# [Excerpt to read]

>>

Meanwhile, Steven Crofts became TDWI’s new president and he brought with him two seasoned marketing professionals, Richard Rist, and Ellen Hobbs. I hit it off with this new executive team, and before long, I was co-teaching classes at TDWI with Rich, spreading the gospel of BI tools and best practices.

BI Directors. At TDWI conferences, I started meeting some very talented BI directors, to whom I’m forever indebted for the knowledge they imparted about the nuances of creating successful data warehousing and BI solutions. During a break in one class, I remember coaxing Mike Masciandaro, director of BI for Rohm and Haas (now Dow Chemical), to explain to the class how he was using an Excel “helper app” to connect his Excel jockeys to the data warehouse. We’ve been friends ever since, and I’ve watched with admiration as he has built one of the most effective BI programs in the industry.

Mike is just one of the BI veterans I’ve had the pleasure to meet and learn from over the years. I’ve invited many of these leaders to participate in a TDWI Think Tank (which I’ll have to reincarnate somehow), which includes people from across a range of industries. They include Andrea Ballinger (Illinois State University), Darrell Piatt (CSC), Jim Keene (Harley Davidson), Jim Rappé (Navistar), Jim Gallo (Worthington Industries/CCI), Matthew Schwartz (PetSmart), Ken Rudin (Zynga), Eric Colson (Netflix), M.C. Sankar (Wachovia), Matthew March (Carrington Mortgage), Tim Leonard (USXpress), Mike Lampa (Dell), Jim Hill (1800 Contacts), Christopher Jones (Adobe) Bill Baker (formerly Microsoft), Dan Evans (Avanade), John Rome (Arizona State University), Brian True (Intuit), Carey Moretti (Amylin), Jason Beard (Wiley) and the list goes on….

<<

# [Raw data]

>>

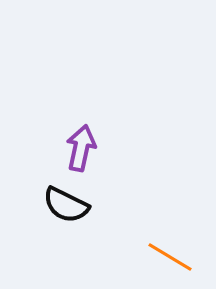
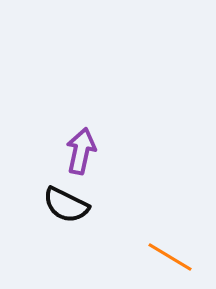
purple arrow: moved 3 px down
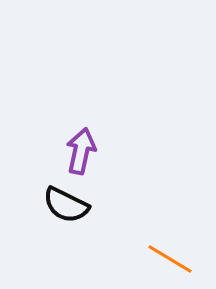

<<

# [Required work]
a: In the TDWI excerpt, which two marketing professionals did Steven Crofts bring with him when he became TDWI's president?
b: Write a continuation of the TDWI excerpt, beginning immediately after its final sentence.

# [Per-task answers]
a: Richard Rist and Ellen Hobbs.

b:
The Modern Era

I finally joined TDWI in 1998 as director of research services, working with Crofts, Hobbs, and Rist, and I was happy as a clam. However, during the turmoil leading up to TDWI’s acquisition by 101communications in 2000, I left the company. Unfortunately, I was unconsolably homesick for TDWI (just ask my wife). When Ellen Hobbs, the new TDWI general manager, called just after the deal closed to invite me to become TDWI’s director of education, I was ecstatic. It felt terrific to return home.

With belief in TDWI’s potential and a vision for its future, I reinvigorated TDWI’s curriculum and introduced many new products, including night school, hands-on labs, trip reports, executive summits, and research reports. As the research expanded, my position became too big for one person, and we split the job in two. We invited Dave Wells, a consummate trainer and course developer who had been building TDWI’s curriculum, to join as full-time director of education, and I became director of the newly minted TDWI Research.

TDWI Research. Since 2002, starting with a landmark report on data quality, TDWI Research has published more than 30 Best Practice reports, ranging from pervasive BI to master data management. We’ve run more than a dozen executive summits, delivered more than 200 Webcasts, and written innumerable articles and blogs. Phew! I leave TDWI Research in the very capable hands of my colleague, Philip Russom, whom I am confident will hire someone better than me so TDWI can continue to shine brightly as a thought leader in the industry.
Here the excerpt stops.